Russian rights activists have campaigned for years to abolish flashing lights and special horns for bureaucrats, but to no avail.

The Shcherbinsky case was the last drop. It is commonly believed that Russians rarely take to the streets to voice their protest over anything. For the most part, they merely ignore the rules of the game imposed on them as if giving the government to understand that it should mind its own business…

But the sentence handed down on Shchebinsky triggered a wave of protests across Russia.

Driving a car in Russia is like taking a rollercoaster ride. Different traffic rules apply to different groups of motorists. Those traveling in black chauffeur-driven limousines with tinted windows enjoy privileges, and if you ignore them, it seems you can easily end up in a labor camp.

On August 7 last year, Shcherbinsky, 36, was driving with his family to a local beauty spot in his second-hand Toyota. He indicated and stopped preparatory to making a left turn off the main road.

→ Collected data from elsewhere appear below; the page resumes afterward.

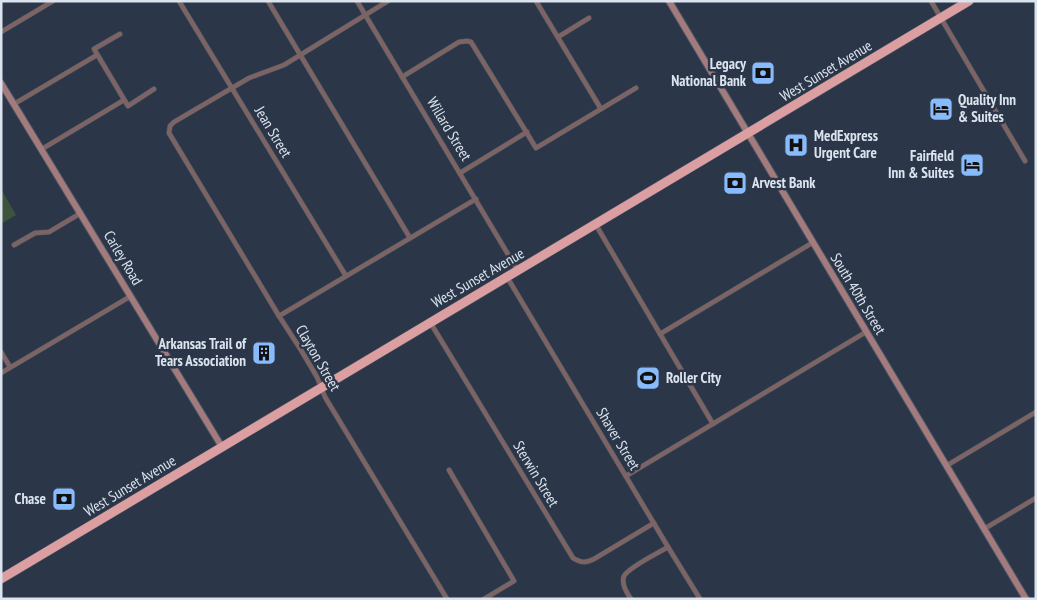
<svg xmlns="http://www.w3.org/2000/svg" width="1037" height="600" viewBox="0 0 1037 600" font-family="'PT Sans Narrow',sans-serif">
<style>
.grass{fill:#3d533d}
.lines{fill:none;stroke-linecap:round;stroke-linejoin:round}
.street-casing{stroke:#475363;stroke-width:5.5}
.secondary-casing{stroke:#475363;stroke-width:8}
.highway-casing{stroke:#475363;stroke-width:10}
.street{stroke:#7c6364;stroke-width:4.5}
.secondary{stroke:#a37b7d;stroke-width:6}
.highway{stroke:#db9ea1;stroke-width:9}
.labels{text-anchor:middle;stroke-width:5;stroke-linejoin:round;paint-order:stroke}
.poi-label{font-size:15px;font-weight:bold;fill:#dbe3ee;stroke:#2b3748;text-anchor:end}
.street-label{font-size:15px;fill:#dbe3ee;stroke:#2b3748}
</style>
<rect width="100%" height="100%" fill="#2b3748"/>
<!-- grass -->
<path class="grass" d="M1,189L16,215L1,224Z"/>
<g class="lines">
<!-- street casing -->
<g class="street-casing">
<g id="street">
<path d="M179,1L346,276"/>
<path d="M268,1L410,238"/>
<path d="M357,1L518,271"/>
<path d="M388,1L284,65L249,78L174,122L170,126L169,133L279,316L301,350L317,377L325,397L447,599"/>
<path d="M536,1L601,109"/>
<path d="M931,1L1025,161"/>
<path d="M1,32L53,1"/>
<path d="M120,34L94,49L128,106L154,89"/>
<path d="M558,37L589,18"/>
<path d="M402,77L459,42L467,41L471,42L536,148L636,88"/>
<path d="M14,104L97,55"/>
<path d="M42,149L124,100"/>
<path d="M460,173L527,132"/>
<path d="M596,225L713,424"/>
<path d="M14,245L35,233L49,232L81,213"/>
<path d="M507,277L668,547C658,553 629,567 624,576C621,584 627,593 631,599"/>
<path d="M279,316L476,199"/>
<path d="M430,322L573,558C581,563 586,563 594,559L654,523"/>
<path d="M660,334L812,243"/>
<path d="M1,352L10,367"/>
<path d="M1,373L131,296"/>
<path d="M946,466L1036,412"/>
<path d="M449,470L514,581L484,599"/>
<path d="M626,476L866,332"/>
<path d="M984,529L1036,498"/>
<path d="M668,547L700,599"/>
</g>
</g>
<!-- secondary casing -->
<g class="secondary-casing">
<g id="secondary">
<path d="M669,1L1026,599"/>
<path d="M1,83L222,447"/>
</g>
</g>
<!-- highway casing -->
<g class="highway-casing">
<path id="highway" d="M1,579L969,1"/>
</g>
<!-- street -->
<use href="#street" class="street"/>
<!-- secondary -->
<use href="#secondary" class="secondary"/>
<!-- highway -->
<use href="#highway" class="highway"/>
</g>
<!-- icons -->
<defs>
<g id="bank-square" transform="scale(1.25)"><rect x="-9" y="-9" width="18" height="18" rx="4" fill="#88bbfc" stroke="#2b3748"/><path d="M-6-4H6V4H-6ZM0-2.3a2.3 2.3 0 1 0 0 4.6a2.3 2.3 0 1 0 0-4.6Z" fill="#111"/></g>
<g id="hotel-square" transform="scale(1.25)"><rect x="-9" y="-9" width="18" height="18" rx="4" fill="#88bbfc" stroke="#2b3748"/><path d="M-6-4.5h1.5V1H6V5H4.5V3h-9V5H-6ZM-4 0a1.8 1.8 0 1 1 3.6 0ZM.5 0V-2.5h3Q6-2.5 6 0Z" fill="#111"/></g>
<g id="hospital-square" transform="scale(1.25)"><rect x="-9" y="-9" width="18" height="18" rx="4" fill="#88bbfc" stroke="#2b3748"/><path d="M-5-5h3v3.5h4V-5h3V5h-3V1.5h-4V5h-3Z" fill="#111"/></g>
<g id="building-square" transform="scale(1.25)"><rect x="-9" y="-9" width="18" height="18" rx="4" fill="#88bbfc" stroke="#2b3748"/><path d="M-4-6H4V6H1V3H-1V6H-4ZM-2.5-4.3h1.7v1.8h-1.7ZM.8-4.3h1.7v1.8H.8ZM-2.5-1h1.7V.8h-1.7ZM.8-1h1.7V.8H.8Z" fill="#111"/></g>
<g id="stadium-square" transform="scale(1.25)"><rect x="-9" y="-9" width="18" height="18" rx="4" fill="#88bbfc" stroke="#2b3748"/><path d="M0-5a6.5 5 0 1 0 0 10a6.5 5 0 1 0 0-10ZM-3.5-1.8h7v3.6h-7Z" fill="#111"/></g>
</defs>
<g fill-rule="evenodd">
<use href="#bank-square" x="763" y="73"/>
<use href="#hotel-square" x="941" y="109"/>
<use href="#hospital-square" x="796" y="145"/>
<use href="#hotel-square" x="972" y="165"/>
<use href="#bank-square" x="735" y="183"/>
<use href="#building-square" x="264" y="353"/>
<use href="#stadium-square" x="648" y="378"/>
<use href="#bank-square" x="64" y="499"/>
</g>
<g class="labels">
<!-- poi labels -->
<g class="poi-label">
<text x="746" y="69">Legacy<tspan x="746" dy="17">National Bank</tspan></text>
<text x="958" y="105" text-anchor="start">Quality Inn<tspan x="958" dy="17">&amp; Suites</tspan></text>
<text x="814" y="141" text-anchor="start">MedExpress<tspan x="814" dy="17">Urgent Care</tspan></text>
<text x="954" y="161">Fairfield<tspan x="954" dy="17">Inn &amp; Suites</tspan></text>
<text x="752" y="188" text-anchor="start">Arvest Bank</text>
<text x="246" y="349">Arkansas Trail of<tspan x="246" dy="17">Tears Association</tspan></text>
<text x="666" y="383" text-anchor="start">Roller City</text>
<text x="46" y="504">Chase</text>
</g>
<!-- street labels -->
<g class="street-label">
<text transform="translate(826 71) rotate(-31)" y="5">West Sunset Avenue</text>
<text transform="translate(449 129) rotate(59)" y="5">Willard Street</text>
<text transform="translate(273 132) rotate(59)" y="5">Jean Street</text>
<text transform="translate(123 258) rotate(59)" y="5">Carley Road</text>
<text transform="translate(478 278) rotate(-30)" y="5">West Sunset Avenue</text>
<text transform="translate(858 294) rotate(59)" y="5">South 40th Street</text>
<text transform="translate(318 358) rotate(60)" y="5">Clayton Street</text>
<text transform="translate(618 439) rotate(59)" y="5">Shaver Street</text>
<text transform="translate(536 474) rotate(59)" y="5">Sterwin Street</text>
<text transform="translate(130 486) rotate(-31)" y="5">West Sunset Avenue</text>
</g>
</g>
<!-- border -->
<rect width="1037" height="600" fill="none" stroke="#dbe3ee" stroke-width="5"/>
</svg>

The car of Governor Mikhail Yevdokimov, traveling at a speed of nearly 150 kilometers per hour (92mph), flew up from behind, sideswiped Shcherbinsky and flew off the road and into a tree. The governor, his driver and bodyguard died. Shcherbinsky’s fault was that he had failed to get out of the way of Governor Mikhail Yevdokimov’s car fast enough. The court ruled that the accused should have noticed the flashing light on the limo’s roof and moved out of the governor’s way.

“Everyone in Russia understands they could easily find themselves in Oleg Shcherbinsky’s shoes,” said Vladimir Ryzhkov, the member of parliament for Barnaul. “People are upset that bureaucrats break the rules and an ordinary person ... through no fault of his own, gets four years in prison. That is why there has been such an uproar.”

Protests against special traffic rules for VIP’s sparked by the Shcherbinsky case have brought to light the problem of reckless driving in Russia on the whole.

Most motorists here ignore simple safety rules, such as wearing seatbelts and keeping within the speed limit. Senior officials are not the only ones to do so but senior officials go unpunished. Ordinary motorists get away with it by bribing traffic police if they can afford to pay. The man blamed for the governor’s death, however, was not breaking any rules.

Mikhail Yevdokimov was on his way to the village of Polkovnikovo in Altai Region to attend a 70th-birthday celebration for cosmonaut German Titov. This was not the scene of a tragic accident that he was speeding to, not a gas blast or a terror attack, but a birthday party! Could he not have left his residence earlier, if he was so eager to be there on time? But no, he knew that with a flashing blue light on the roof of his car he would be there on time. He never made it there because his driver was speeding.

Yevdokimov, long known as a stand-up comedian, actor and singer, had won the high post without any support from Moscow. Moreover, he had defeated the incumbent governor who had the Kremlin’s backing. The local elite urged Putin to dismiss Yevdokimov, accusing him of mismanagement but the president ignored the appeal. In the wake of Yevdokimov’s death some observers speculated that the car accident had not been an accident after all.

The court in Barnaul blamed the governor’s death on the driver whose only fault was his failure to get out of the governor’s way. The trial showed that any person in Russia could end up in jail for not yielding to cars with flashing blue lights on their roofs and rude-sounding horns.

It was a bitter victory, but the reversal of Shchebinsky’s sentence has showed that Russia’s budding grassroots can make a difference.